■ EXERCISE BRIEF ■
From the entries, copy out every line in which the word "Budapestről" is found.
*** GIVEN ENTRIES ***
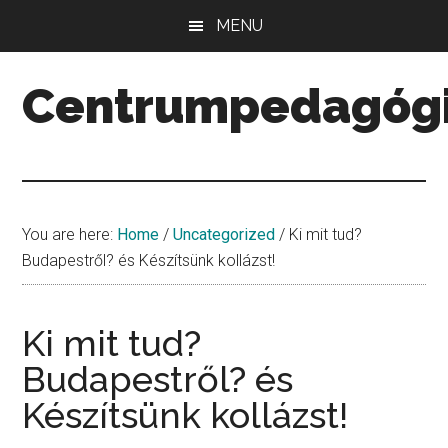
Skip
Skip
Skip
MENU
to
to
to
main
primary
secondary
Centrumpedagóg
content
sidebar
sidebar
Minőség.
Mennyiség.
Középpont.
You are here:
Home
/
Uncategorized
/
Ki mit tud?
Budapestről? és Készítsünk kollázst!
Ki mit tud?
Budapestről? és
Készítsünk kollázst!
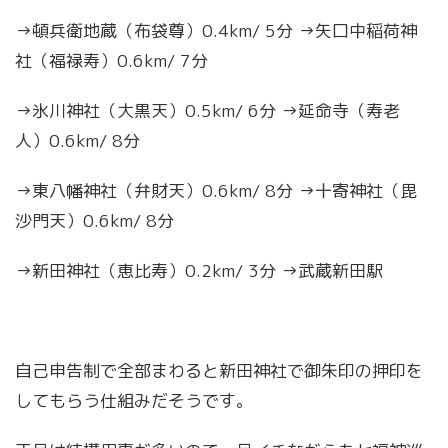
→頓兵衛地蔵（布袋尊）0.4km/ 5分 →矢口中稲荷神
社（福禄寿）0.6km/ 7分
→氷川神社（大黒天）0.5km/ 6分 →延命寺（寿老
人）0.6km/ 8分
→東八幡神社（弁財天）0.6km/ 8分 →十寄神社（毘
沙門天）0.6km/ 8分
→新田神社（恵比寿）0.2km/ 3分 →武蔵新田駅
自己申告制で全部まわると新田神社で御朱印の押印を
してもらう仕組みだそうです。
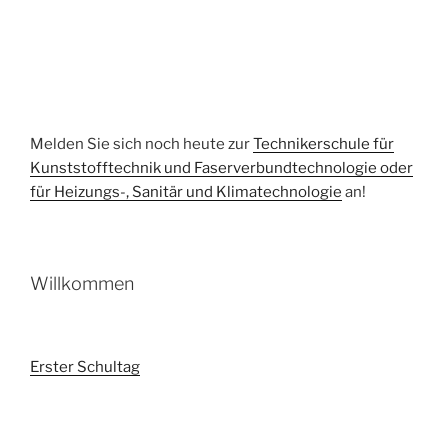
Melden Sie sich noch heute zur
Technikerschule für
Kunststofftechnik und Faserverbundtechnologie oder
für Heizungs-, Sanitär und Klimatechnologie
an!
Willkommen
Erster Schultag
*** End of GIVEN ENTRIES ***
■ OUTPUT OF THE TASK ■
Budapestről? és Készítsünk kollázst!
Budapestről? és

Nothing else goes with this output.